[Dataset entries — start]
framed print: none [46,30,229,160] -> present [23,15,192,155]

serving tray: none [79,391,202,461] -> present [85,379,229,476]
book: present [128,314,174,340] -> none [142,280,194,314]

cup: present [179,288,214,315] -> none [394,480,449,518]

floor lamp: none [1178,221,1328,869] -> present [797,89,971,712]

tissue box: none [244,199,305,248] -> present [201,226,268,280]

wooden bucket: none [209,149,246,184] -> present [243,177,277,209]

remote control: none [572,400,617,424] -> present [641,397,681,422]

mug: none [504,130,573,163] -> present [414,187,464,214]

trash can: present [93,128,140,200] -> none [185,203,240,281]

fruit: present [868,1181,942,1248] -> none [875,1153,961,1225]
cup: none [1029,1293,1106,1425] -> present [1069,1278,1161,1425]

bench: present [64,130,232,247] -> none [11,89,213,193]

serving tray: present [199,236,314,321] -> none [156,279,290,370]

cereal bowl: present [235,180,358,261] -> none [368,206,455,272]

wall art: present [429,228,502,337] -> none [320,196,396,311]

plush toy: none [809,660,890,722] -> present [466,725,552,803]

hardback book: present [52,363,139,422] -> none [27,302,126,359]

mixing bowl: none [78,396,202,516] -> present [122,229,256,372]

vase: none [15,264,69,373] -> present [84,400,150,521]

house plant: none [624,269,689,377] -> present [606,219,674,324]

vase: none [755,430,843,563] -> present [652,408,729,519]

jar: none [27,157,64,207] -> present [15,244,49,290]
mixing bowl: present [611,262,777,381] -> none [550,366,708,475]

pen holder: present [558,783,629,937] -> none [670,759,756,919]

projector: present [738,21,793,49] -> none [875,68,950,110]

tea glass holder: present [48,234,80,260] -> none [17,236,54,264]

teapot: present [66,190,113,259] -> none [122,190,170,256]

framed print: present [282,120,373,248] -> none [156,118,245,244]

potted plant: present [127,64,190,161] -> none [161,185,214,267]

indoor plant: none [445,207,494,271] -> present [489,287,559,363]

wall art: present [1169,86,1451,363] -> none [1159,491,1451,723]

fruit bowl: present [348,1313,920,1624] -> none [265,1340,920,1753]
[Dataset entries — finish]
▶ Your task
Above are the lines; repeat exactly the ones from the line containing "wooden bucket: none" down to the line containing "fruit: present [868,1181,942,1248]", both inclusive.

▶ Solution to this exercise
wooden bucket: none [209,149,246,184] -> present [243,177,277,209]

remote control: none [572,400,617,424] -> present [641,397,681,422]

mug: none [504,130,573,163] -> present [414,187,464,214]

trash can: present [93,128,140,200] -> none [185,203,240,281]

fruit: present [868,1181,942,1248] -> none [875,1153,961,1225]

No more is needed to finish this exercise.